Having personal projects is a lifestyle. You are taught to be more than a cog in a machine. I believe that all students should experience the journey of going from project ideation through implementation. I urge students to follow in the footsteps of Steve Jobs and listen to influential leaders like Paul Graham and use summer breaks as an opportunity to explore their curiosity and exercise their imagination. Build a treehouse. Learn calligraphy. Find your own passion project.
Curious Cardinals: Build a Projects with a Mentor This Summer
Audrey and I started Curious Cardinals because we noticed that high school students lack inspiration and structure for tapping into their unique interests, often succumbing to the same cookie-cutter extracurricular activities. We noticed a system that puts pressure on students to exaggerate the clubs, research, and internships they participated in but often dreaded on their college application activity sheet. We realized that our classmates at Stanford got there because they each had their own passion projects that made them interesting and unique. We wanted to create a community that championed individuals to collaborate and share their projects with the world. We saw that our peers at Stanford each had their unique journeys and knowledge that they were itching to share with their younger self. So, we connected the dots, and created a company that was focused on project based mentorship. We hired our 2 first employees that had vast experience in education to create a framework for the passion and project based learning pedagogy that we were preaching.
We reflected on the challenges we had in pursuing our unique projects in high school, immigration reform for Audrey and starting the non-profit in Senegal for me. We spoke to hundreds of students to understand their pain points and how our mentors could provide structure to amplify and enhance their experience working on projects. We mobilized industry leaders to judge our project symposium and give students feedback. And, we built a technology platform that gives students a place to reflect, have accountability, receive feedback, and connect with other students and mentors that might want to collaborate.
Find Your Direction
Although there is a lot of stress and pressure for high school students to build the most impressive resume for college admissions, in the long run, finding and working on meaningful projects gives students better opportunities to learn more, figure out what they want to study in college and career paths to take beyond that, and in the long term, differentiate themselves through authentic and meaningful learning experiences that will pay off when applying to college but most importantly in life. Too often, I am now seeing friends graduate college and not know what industries to go into or hate their first job. In interviewing candidates to work full time for Curious Cardinals, I hear common narratives of career pivots full of twists and turns. These are adults that are drawn to work for Curious Cardinals because they value the twists and turns in life. They believe in Steve Jobs’s thesis of taking a calligraphy class and trusting that the dots will connect.
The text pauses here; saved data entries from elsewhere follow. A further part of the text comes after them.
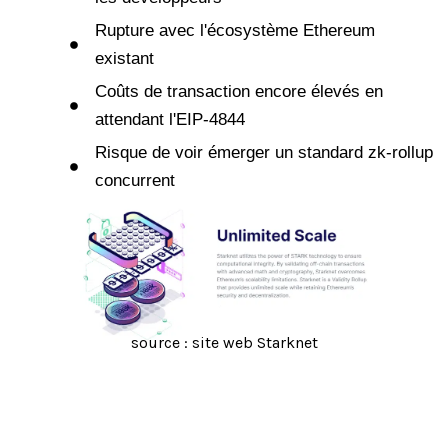
Rupture avec l'écosystème Ethereum
existant
Coûts de transaction encore élevés en
attendant l'EIP-4844
Risque de voir émerger un standard zk-rollup
concurrent
source : site web Starknet
Réinventez votre futur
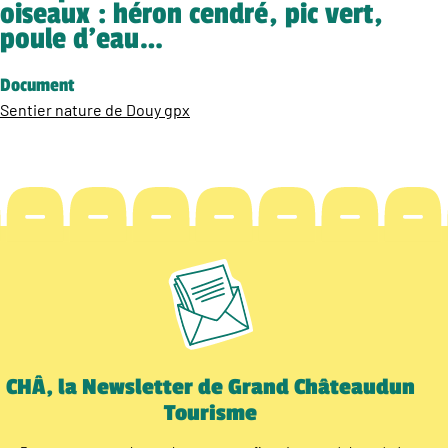
oiseaux : héron cendré, pic vert,
poule d’eau…
Document
Sentier nature de Douy gpx
CHÂ, la Newsletter de Grand Châteaudun
Tourisme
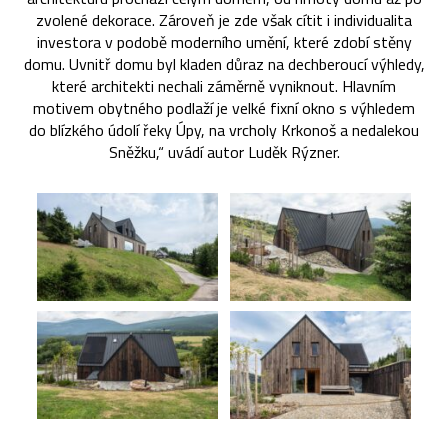
zvolené dekorace. Zároveň je zde však cítit i individualita
investora v podobě moderního umění, které zdobí stěny
domu. Uvnitř domu byl kladen důraz na dechberoucí výhledy,
které architekti nechali záměrně vyniknout. Hlavním
motivem obytného podlaží je velké fixní okno s výhledem
do blízkého údolí řeky Úpy, na vrcholy Krkonoš a nedalekou
Sněžku,“ uvádí autor Luděk Rýzner.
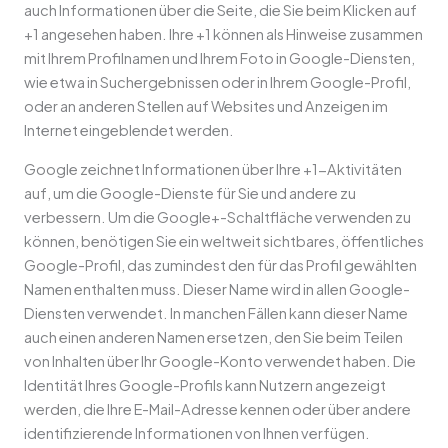
auch Informationen über die Seite, die Sie beim Klicken auf
+1 angesehen haben. Ihre +1 können als Hinweise zusammen
mit Ihrem Profilnamen und Ihrem Foto in Google-Diensten,
wie etwa in Suchergebnissen oder in Ihrem Google-Profil,
oder an anderen Stellen auf Websites und Anzeigen im
Internet eingeblendet werden.
Google zeichnet Informationen über Ihre +1-Aktivitäten
auf, um die Google-Dienste für Sie und andere zu
verbessern. Um die Google+-Schaltfläche verwenden zu
können, benötigen Sie ein weltweit sichtbares, öffentliches
Google-Profil, das zumindest den für das Profil gewählten
Namen enthalten muss. Dieser Name wird in allen Google-
Diensten verwendet. In manchen Fällen kann dieser Name
auch einen anderen Namen ersetzen, den Sie beim Teilen
von Inhalten über Ihr Google-Konto verwendet haben. Die
Identität Ihres Google-Profils kann Nutzern angezeigt
werden, die Ihre E-Mail-Adresse kennen oder über andere
identifizierende Informationen von Ihnen verfügen.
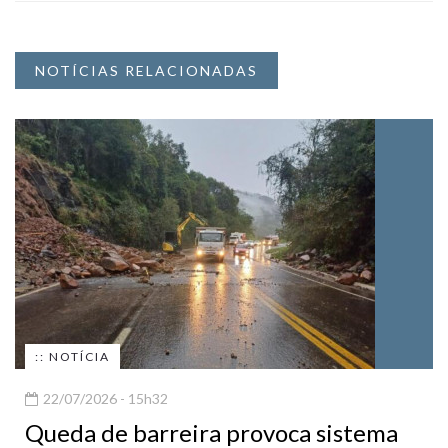
NOTÍCIAS RELACIONADAS
:: NOTÍCIA
22/07/2026 - 15h32
Queda de barreira provoca sistema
In my eyes, high school summers should serve as a compass. Before GPS was invented, pilots would need to get their bearings right to arrive at the correct destination. If the pilot was a few degrees off in his initial heading, he could be thousands of miles away from the final destination. Students that are able to find that initial direction will be able to reach their goals years before those that aren’t thoughtful and intentional about finding their purpose and direction.
With all that said, I recognize that it is not easy, that you have to be creative, that you will make mistakes, but if you take risks pursuing things you care about, it will pay off in ways that take years to measure.